Working together as a team is certainly not always easy, is it? What made you decide to start up on your own?

Indeed, disputes among founders are dangerous for every startup - that's why I founded alone after careful consideration. You should not rush this decision, just as you should not rush the choice of co-founders when founding a team. I think it's very important to get both professional and moral support as a single founder. I therefore work with freelancers, get advice from friends and other founders, but also have a mentor. That's why I never feel completely alone as an individual founder and always have someone to talk to.

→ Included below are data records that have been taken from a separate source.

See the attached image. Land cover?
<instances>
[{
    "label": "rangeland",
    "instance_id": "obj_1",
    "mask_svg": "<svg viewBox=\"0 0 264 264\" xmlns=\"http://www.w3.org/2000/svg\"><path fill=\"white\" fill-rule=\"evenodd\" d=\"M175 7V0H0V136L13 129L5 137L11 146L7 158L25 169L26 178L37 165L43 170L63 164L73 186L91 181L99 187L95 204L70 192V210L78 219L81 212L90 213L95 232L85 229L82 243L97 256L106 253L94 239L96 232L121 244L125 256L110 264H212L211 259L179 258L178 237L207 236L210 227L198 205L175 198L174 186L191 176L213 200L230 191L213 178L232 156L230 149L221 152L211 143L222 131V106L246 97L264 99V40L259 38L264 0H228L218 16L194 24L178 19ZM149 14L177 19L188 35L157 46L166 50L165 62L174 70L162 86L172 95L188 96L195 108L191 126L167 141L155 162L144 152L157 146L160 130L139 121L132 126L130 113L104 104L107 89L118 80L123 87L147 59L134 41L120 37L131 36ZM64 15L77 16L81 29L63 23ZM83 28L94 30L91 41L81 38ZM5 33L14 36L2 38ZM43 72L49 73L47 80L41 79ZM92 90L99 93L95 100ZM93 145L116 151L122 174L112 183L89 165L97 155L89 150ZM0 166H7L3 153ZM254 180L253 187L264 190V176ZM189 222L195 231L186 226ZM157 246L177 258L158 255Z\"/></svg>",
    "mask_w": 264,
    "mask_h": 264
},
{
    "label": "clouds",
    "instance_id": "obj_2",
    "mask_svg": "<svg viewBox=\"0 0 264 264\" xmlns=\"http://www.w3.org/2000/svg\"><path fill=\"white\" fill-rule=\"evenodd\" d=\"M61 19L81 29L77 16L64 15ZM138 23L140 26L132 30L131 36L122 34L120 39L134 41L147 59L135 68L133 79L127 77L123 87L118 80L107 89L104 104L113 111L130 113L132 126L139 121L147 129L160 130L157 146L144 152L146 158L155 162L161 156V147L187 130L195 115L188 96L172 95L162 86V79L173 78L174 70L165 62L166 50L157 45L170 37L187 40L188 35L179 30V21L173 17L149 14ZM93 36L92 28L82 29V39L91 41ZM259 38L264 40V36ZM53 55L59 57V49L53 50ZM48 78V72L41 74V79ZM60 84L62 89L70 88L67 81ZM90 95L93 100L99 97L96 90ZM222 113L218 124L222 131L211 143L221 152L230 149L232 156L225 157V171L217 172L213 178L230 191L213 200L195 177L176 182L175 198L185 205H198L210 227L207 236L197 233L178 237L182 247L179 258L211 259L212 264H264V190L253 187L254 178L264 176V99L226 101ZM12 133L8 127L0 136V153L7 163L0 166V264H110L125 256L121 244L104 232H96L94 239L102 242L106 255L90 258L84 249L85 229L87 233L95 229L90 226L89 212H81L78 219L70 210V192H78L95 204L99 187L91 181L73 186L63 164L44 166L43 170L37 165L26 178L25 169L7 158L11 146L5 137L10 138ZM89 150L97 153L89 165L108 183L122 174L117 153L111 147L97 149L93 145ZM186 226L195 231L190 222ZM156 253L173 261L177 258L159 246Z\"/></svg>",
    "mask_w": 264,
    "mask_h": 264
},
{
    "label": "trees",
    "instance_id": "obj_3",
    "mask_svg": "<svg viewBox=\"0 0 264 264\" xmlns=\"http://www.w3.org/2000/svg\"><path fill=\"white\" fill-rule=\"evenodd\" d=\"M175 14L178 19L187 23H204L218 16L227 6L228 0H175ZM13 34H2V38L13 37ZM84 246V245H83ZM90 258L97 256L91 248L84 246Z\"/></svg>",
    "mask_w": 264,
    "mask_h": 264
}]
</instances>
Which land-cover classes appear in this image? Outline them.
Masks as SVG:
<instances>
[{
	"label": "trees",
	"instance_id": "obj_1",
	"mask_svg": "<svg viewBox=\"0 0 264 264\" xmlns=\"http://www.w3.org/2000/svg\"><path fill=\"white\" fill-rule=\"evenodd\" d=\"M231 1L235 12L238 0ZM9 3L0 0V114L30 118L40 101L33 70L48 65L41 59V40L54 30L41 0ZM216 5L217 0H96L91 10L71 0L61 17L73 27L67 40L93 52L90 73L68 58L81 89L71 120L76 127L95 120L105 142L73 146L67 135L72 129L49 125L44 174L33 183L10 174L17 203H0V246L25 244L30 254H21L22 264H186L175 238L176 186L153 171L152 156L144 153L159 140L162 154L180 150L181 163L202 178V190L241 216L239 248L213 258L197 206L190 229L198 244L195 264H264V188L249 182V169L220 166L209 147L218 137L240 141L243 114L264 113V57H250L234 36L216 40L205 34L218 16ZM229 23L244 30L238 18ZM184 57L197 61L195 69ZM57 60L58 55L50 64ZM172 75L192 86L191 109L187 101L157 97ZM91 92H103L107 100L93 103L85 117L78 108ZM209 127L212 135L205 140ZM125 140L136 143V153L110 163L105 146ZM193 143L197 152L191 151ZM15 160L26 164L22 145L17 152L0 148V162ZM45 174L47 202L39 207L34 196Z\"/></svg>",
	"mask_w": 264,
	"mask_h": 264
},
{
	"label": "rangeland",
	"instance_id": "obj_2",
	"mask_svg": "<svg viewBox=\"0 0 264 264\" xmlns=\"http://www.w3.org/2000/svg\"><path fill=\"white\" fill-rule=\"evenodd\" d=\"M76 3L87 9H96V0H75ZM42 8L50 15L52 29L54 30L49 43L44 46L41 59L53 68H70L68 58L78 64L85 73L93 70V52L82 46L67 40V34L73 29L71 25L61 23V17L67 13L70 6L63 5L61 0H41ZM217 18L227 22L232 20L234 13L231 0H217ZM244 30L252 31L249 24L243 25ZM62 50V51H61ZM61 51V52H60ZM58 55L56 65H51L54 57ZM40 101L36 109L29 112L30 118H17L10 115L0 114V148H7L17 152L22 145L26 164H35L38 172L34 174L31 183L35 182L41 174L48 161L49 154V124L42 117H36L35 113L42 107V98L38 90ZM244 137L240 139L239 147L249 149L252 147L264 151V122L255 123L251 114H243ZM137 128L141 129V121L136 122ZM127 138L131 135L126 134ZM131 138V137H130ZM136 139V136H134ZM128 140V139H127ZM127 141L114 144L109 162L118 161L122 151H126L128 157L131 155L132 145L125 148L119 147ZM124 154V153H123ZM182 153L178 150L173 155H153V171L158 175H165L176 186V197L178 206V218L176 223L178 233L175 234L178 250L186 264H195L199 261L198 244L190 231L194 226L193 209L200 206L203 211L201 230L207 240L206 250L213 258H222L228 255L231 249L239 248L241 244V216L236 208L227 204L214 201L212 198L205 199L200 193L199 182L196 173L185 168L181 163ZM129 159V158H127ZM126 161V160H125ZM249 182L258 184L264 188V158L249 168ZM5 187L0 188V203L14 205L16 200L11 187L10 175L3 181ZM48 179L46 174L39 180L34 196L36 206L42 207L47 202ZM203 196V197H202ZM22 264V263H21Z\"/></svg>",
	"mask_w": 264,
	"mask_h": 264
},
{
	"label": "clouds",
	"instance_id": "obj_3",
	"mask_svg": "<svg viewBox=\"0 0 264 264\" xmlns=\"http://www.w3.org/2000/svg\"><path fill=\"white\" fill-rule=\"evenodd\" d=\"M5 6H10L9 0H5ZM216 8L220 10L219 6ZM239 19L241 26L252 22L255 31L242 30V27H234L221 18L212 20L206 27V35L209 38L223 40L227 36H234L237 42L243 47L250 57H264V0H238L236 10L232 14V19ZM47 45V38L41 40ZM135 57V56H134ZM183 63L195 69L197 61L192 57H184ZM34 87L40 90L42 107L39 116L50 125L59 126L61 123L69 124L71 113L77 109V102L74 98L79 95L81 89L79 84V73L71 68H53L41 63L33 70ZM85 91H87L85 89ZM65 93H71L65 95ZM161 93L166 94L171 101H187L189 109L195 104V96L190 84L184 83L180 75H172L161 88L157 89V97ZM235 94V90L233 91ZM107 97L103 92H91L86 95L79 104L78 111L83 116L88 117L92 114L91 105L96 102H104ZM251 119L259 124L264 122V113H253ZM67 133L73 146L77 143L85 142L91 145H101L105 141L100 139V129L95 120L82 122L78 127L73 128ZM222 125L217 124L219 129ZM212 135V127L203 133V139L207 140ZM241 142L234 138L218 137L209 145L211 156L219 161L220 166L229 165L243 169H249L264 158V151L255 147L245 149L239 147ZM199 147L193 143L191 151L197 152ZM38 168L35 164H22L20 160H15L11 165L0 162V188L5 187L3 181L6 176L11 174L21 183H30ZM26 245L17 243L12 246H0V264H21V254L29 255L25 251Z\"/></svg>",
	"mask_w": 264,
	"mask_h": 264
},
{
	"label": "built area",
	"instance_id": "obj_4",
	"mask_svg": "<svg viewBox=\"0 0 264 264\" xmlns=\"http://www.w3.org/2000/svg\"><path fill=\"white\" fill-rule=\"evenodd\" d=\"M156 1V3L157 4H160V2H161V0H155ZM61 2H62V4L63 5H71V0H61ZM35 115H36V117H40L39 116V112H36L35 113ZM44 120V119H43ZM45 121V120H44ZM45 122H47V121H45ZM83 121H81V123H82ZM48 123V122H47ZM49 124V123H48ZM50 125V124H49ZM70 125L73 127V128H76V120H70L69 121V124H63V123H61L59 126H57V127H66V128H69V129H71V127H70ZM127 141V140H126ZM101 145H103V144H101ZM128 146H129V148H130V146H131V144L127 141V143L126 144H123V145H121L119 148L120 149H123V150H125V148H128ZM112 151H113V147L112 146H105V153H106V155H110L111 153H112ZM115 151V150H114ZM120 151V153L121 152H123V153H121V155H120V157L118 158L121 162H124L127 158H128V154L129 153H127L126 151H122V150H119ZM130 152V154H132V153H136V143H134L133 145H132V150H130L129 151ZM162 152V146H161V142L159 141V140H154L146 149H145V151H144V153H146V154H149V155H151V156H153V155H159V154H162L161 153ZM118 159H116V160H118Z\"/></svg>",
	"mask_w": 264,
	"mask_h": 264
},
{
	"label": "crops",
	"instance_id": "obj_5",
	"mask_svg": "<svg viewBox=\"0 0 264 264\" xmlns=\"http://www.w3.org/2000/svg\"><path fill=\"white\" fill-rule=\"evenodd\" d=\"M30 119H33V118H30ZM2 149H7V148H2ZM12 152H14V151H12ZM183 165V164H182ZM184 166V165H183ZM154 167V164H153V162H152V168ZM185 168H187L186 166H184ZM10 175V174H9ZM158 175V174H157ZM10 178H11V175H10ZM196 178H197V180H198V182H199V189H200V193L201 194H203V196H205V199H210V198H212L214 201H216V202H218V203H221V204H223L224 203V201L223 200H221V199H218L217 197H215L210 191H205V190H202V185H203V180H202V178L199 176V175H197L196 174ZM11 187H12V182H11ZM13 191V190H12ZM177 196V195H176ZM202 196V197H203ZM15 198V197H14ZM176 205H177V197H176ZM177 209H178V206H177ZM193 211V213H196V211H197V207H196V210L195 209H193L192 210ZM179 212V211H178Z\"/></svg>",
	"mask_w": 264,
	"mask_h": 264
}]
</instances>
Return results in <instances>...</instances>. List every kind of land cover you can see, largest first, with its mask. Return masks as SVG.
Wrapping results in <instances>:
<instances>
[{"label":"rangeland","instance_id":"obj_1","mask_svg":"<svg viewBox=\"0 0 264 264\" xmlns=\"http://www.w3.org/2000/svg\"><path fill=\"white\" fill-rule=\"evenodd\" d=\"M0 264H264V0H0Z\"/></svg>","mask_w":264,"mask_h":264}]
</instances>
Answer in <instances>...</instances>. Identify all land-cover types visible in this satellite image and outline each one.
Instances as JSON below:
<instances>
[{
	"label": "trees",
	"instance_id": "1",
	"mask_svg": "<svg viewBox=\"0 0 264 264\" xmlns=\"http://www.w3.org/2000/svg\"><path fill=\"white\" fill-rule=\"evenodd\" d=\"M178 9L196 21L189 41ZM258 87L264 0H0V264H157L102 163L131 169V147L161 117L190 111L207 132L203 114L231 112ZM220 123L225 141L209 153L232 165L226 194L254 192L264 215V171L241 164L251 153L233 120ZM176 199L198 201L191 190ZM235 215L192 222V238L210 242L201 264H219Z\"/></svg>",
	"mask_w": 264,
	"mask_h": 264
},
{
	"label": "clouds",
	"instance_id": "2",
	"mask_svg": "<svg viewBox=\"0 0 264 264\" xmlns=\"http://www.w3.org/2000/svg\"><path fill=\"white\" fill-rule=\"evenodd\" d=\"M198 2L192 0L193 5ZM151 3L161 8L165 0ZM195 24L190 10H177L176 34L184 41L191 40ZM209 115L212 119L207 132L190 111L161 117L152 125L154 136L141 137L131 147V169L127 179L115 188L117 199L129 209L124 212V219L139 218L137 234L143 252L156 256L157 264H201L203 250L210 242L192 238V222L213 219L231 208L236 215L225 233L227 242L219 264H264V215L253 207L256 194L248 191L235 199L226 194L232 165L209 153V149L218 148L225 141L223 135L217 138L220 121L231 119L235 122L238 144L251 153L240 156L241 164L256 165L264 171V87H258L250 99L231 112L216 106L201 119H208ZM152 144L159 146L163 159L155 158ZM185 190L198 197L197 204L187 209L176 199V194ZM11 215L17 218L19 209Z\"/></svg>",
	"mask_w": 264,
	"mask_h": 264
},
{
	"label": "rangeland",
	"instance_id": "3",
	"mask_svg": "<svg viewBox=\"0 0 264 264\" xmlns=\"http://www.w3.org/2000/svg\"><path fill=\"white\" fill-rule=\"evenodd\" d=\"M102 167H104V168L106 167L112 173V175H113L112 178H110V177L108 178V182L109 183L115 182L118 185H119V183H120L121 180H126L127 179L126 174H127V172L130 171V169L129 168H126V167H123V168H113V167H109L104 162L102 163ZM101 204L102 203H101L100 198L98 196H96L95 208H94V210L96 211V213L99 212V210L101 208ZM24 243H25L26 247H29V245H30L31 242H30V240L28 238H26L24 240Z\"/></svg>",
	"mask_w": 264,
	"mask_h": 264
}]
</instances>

What was the most triumphant or emotional moment for you so far?

There have been many small "triumph moments" along the way, but the product launch stood out so far. You work so long on this idea, which initially existed only in your own imagination, and then to see it really realized - an indescribably great feeling.

Do you exchange ideas with other startups or network? How?

During the Corona pandemic, I found it difficult to network with other startups because online calls could not replace face-to-face meetings. I made some contacts through Linkedin by simply writing to more experienced founders. However, personal contact is very important to me when networking. I am therefore very much looking forward to real trade fairs, conferences or chance encounters, for example in the new premises at the incubator or in the production rooms.

What tips can you give to other startup founders in the food industry or elsewhere?

I think it's important to talk to other people about your startup or concept in the early stages. But it's almost more important to recognize at some point from whom you should really accept feedback and from whom not. You should ask yourself whether this person is also where you would like to be. And when it comes to the product itself, you should also talk to your target group as early as possible.

What are your plans for the future of your startup?

A dedicated shelf at drugstores with our cycle-appropriate products!